Yeah, it kind of depends on what you're looking at in terms of application. Is this for a project or research? Or is this for a homework problem? If it's for homework, then this is as good as your textbook gives you in terms of options. If it's for something else, I can discuss some possibilities for approximating something closer to what your setup is (if you can describe it in detail).

 

[Libertiene]

Yes its for a research project. We have a flat plate evaporator on a roof, it is a micro-channel style heat exchanger. This is then used as part of a heat pump for hot water generation. The heat transfer from the evaporator is affected both by radiation from the sun and convective heat transfer from the air flowing across the panel.

We are measuring wind speed, irradance & panel temperature. But the difficulty is in estimating the different convective and radiation heat transfer elements or the proportion of which with respect to external conditions. I need to be-able to estimate these both accurately so that i can generate a simulation model for a given set of climate data.

I'm interested in free convective conditions because often the wind speed is very low or 0 and i believe that this is driving the panel heat transfer. Other research suggests the convective heat transfer is a high proportion of the total circa 70%.

Currently the model is grossly underestimating the reality of the situation (heat transfer).

 

[jlefevre76]

You can use the Duffie and Beckman equations to estimate a convection coefficient, that would be the easiest. One such example is h=max(5, 8.6V^0.6/L^0.4) where V is wind speed in m/s, and L is a characteristic length, the cube root of the volume that would enclose your system.

Otherwise, it gets more complicated than I have time to address right this second (I'm responding from a tablet). I have an old method I was using to do something similar, I'll look it up and see if I can find it. Is it safe to assume there is convection off the top and bottom of the collector, or just the top?

 

[jlefevre76]

Okay, back on the laptop here and I can address this using a little bit more detail.

So, one way to APPROXIMATE (this is not physically realistic, but it won't make you end up too far off), is to use a weighting function that interpolates between the results you get for cases you know (100% vertical or 100% horizontal).

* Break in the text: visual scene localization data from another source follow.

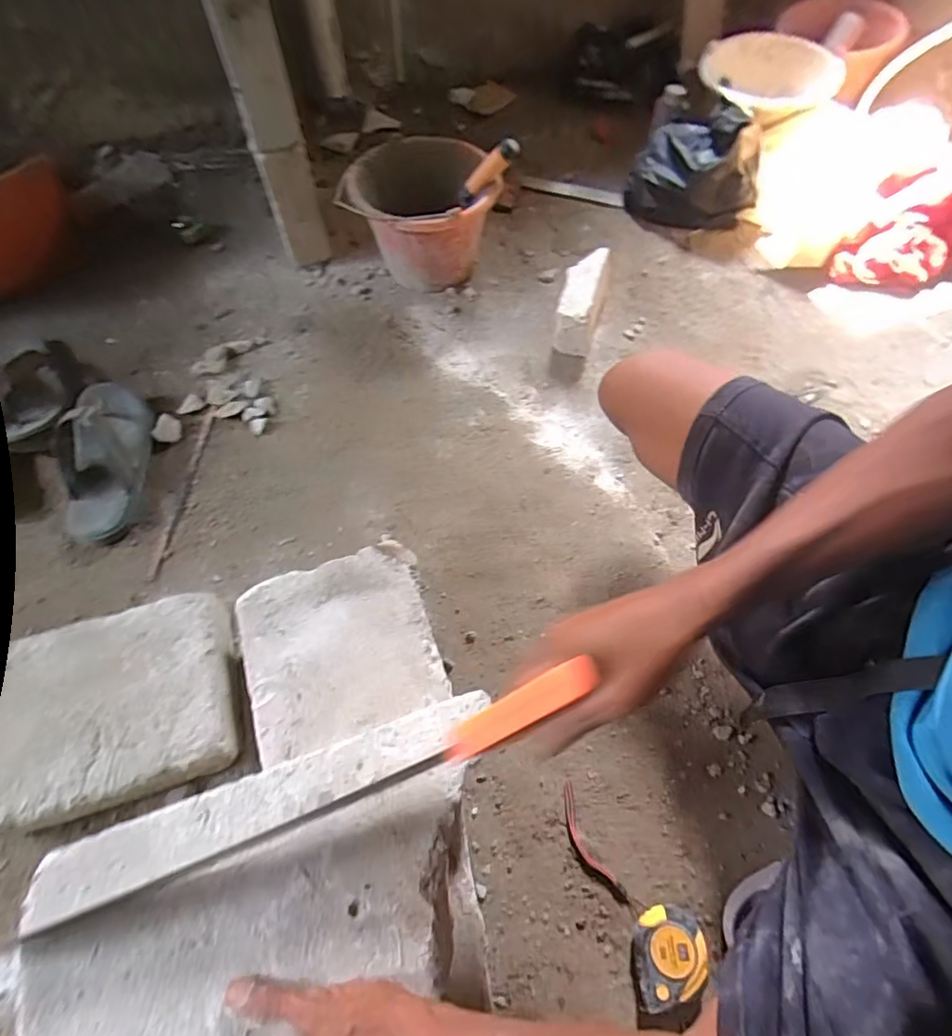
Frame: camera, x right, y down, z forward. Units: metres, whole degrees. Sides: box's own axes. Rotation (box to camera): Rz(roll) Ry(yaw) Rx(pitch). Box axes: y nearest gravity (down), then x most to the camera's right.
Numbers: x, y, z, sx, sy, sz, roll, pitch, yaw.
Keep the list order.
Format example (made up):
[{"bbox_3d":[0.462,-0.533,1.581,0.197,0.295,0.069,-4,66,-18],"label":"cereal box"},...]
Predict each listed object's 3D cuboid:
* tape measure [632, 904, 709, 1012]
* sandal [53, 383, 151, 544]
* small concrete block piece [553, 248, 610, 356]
[{"bbox_3d":[0.179,0.400,0.501,0.064,0.038,0.068,-2,61,0],"label":"tape measure"},{"bbox_3d":[-0.549,-0.090,0.782,0.112,0.062,0.262,-15,62,-7],"label":"sandal"},{"bbox_3d":[0.173,-0.349,0.896,0.067,0.085,0.180,11,62,7],"label":"small concrete block piece"}]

This becomes increasing complicated because the upper and lower surface behave differently in terms of free convection, so you actually have to calculate 3 Nusselt numbers (with three different Raleigh numbers because they use different characteristic lengths I think). You then use your three Nusselt numbers to get your three convection coefficients, and then can use the averaging shown in the figure.

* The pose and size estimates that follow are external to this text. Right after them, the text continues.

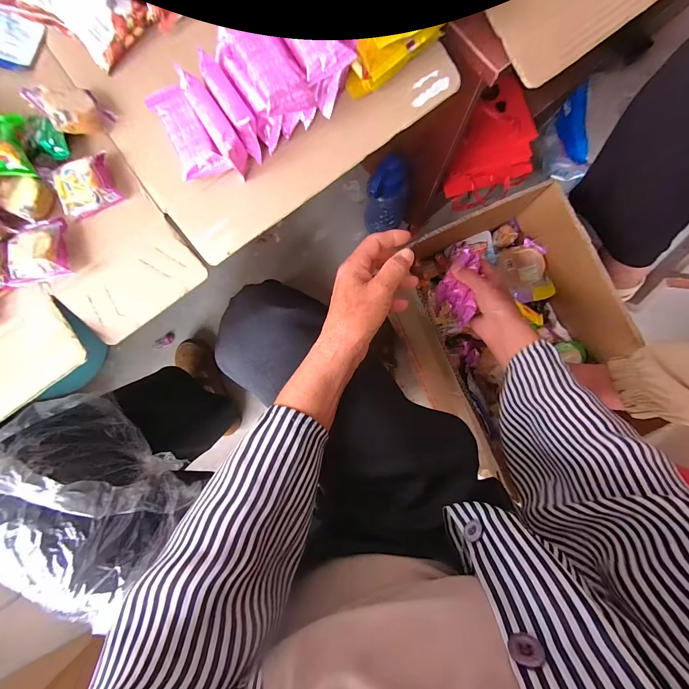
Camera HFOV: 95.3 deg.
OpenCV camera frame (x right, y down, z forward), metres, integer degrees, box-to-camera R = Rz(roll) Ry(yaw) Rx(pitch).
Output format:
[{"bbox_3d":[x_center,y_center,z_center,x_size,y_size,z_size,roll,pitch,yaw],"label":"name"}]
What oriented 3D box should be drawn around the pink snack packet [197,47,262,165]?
[{"bbox_3d":[-0.104,-0.220,0.288,0.022,0.033,0.091,-31,102,1],"label":"pink snack packet"}]

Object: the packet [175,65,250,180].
[{"bbox_3d":[-0.119,-0.204,0.289,0.021,0.037,0.091,-33,97,1],"label":"packet"}]

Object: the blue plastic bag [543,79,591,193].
[{"bbox_3d":[0.492,-0.444,0.698,0.047,0.126,0.178,-5,85,3],"label":"blue plastic bag"}]

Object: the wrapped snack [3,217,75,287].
[{"bbox_3d":[-0.298,-0.090,0.308,0.048,0.026,0.060,-14,84,3],"label":"wrapped snack"}]

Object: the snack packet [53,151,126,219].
[{"bbox_3d":[-0.255,-0.157,0.310,0.051,0.021,0.047,-28,84,1],"label":"snack packet"}]

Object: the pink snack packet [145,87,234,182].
[{"bbox_3d":[-0.154,-0.206,0.308,0.042,0.026,0.086,-31,84,1],"label":"pink snack packet"}]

Again, this is likely non-physical, but you're going to have issues anyway as far as I can tell, because wind direction is going to change the boundary layer (theoretically) and therefore change your convection coefficients. Incropera and Dewitt give instructions for combining free and forced convection, but in your case they'll likely be non-physical anyway because the way the wind flows across the surface will change depending on your collector's orientation.

Theta in the figure is the inclination angle from horizontal, in case you needed to know (0 = horizontal, 90 = vertical).

 

[Libertiene]

I have actually had a chance to work through this now. I think I see what you mean. If you like you could perhaps have a look at the attachment and see if you think I have interpreted this correctly (cooled plate).

This is way more complex than I expected and its easy to get this sort of thing wrong.

I think for the purposes of my simulation this is more than enough. I think some of the detail given in the Duffie and Beckman book is also very useful and is far more relevant than what I have found in the general heat transfer books. Even if the attached calculation is inaccurate and i don't use it, I am fairly happy that I can justify with reference to the Duffie and Beckman book.

Thanks a lot for the help here this may have saved me untold hours.